▶ **Your assignment**: Locate the line that contains "or other electronic devices." in the entries below, then repeat it and every following line through the line that contains "November 2010", exactly, and no others.

Saved data entries
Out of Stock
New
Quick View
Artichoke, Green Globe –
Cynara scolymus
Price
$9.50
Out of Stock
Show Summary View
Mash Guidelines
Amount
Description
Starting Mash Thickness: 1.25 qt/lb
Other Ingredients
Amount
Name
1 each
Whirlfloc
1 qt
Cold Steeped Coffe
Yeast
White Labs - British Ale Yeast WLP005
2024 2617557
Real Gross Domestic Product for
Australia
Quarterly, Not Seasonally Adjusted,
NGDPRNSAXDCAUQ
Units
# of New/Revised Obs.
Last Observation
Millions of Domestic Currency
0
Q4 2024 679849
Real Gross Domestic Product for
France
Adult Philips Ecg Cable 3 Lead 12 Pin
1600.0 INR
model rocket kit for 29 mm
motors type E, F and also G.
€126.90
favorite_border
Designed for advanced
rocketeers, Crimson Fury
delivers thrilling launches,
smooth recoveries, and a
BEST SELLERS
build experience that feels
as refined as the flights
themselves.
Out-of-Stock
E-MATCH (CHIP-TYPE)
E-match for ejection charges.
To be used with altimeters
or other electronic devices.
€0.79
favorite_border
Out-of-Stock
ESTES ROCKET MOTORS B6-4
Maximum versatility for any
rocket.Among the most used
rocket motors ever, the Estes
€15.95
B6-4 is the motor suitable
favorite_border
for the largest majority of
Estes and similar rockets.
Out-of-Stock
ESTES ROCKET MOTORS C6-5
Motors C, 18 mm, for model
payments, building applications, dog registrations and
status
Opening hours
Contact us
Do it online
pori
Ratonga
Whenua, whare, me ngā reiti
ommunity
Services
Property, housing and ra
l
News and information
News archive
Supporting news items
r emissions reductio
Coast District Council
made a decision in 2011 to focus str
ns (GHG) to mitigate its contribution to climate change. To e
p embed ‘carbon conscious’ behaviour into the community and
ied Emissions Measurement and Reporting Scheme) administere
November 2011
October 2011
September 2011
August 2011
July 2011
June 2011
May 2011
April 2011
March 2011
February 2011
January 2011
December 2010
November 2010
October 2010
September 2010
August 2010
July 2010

* * *

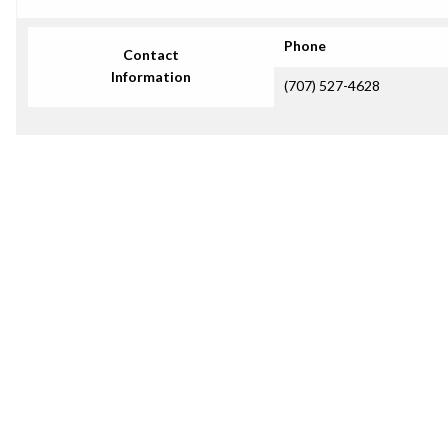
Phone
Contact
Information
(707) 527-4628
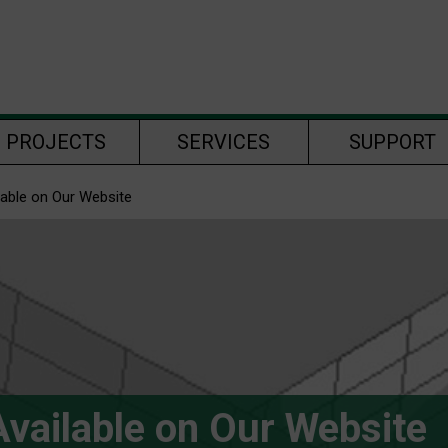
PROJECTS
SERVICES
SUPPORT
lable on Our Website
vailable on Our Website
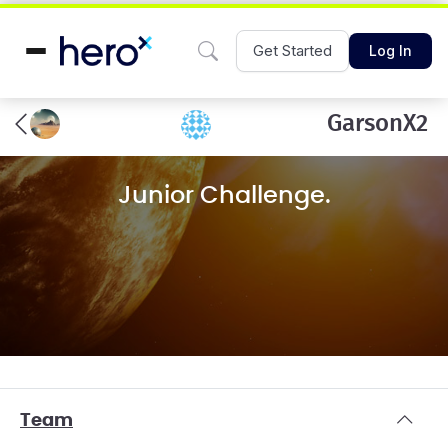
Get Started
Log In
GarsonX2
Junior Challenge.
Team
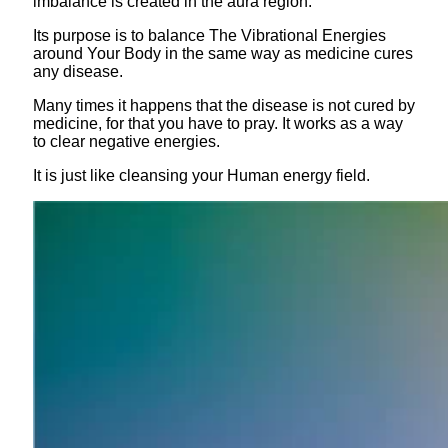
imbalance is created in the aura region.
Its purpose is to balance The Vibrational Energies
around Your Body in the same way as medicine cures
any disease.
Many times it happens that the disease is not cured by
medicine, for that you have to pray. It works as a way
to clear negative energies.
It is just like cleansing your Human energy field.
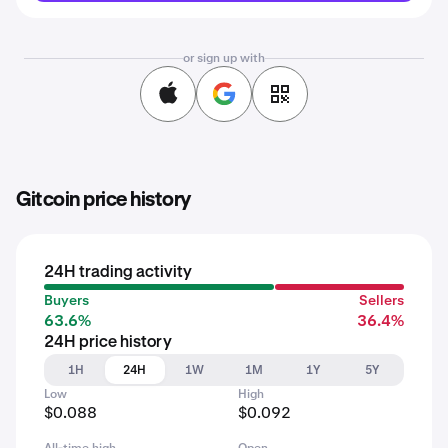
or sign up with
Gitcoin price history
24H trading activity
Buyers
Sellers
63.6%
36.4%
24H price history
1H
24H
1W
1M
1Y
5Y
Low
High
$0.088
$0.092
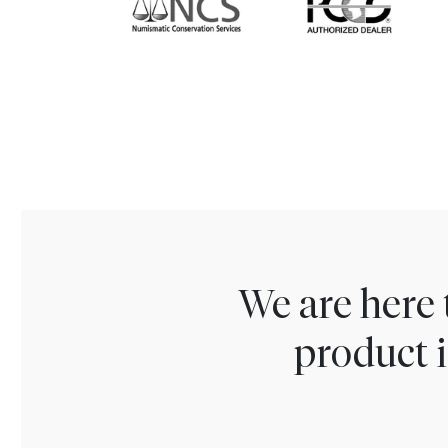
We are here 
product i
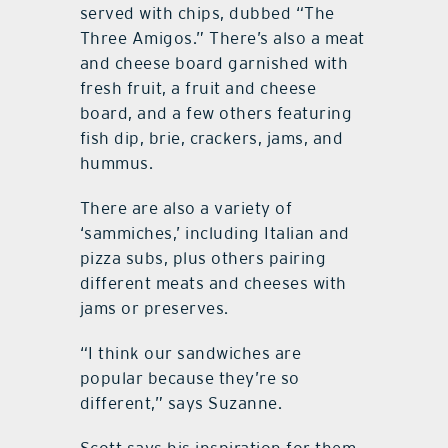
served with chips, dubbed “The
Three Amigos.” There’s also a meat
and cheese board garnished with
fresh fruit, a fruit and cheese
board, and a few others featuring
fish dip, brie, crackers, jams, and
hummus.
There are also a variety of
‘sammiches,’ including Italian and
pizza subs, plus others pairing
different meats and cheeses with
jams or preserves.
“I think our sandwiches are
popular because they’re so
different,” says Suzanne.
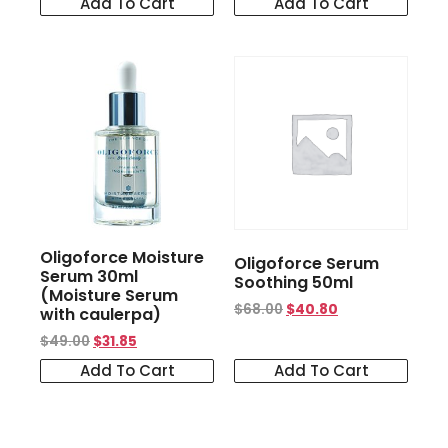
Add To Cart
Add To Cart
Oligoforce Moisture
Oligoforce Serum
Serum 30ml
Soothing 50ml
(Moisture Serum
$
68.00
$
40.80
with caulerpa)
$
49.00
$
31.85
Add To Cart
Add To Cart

▶ **Reply**:
or other electronic devices.
€0.79
favorite_border
Out-of-Stock
ESTES ROCKET MOTORS B6-4
Maximum versatility for any
rocket.Among the most used
rocket motors ever, the Estes
€15.95
B6-4 is the motor suitable
favorite_border
for the largest majority of
Estes and similar rockets.
Out-of-Stock
ESTES ROCKET MOTORS C6-5
Motors C, 18 mm, for model
payments, building applications, dog registrations and
status
Opening hours
Contact us
Do it online
pori
Ratonga
Whenua, whare, me ngā reiti
ommunity
Services
Property, housing and ra
l
News and information
News archive
Supporting news items
r emissions reductio
Coast District Council
made a decision in 2011 to focus str
ns (GHG) to mitigate its contribution to climate change. To e
p embed ‘carbon conscious’ behaviour into the community and
ied Emissions Measurement and Reporting Scheme) administere
November 2011
October 2011
September 2011
August 2011
July 2011
June 2011
May 2011
April 2011
March 2011
February 2011
January 2011
December 2010
November 2010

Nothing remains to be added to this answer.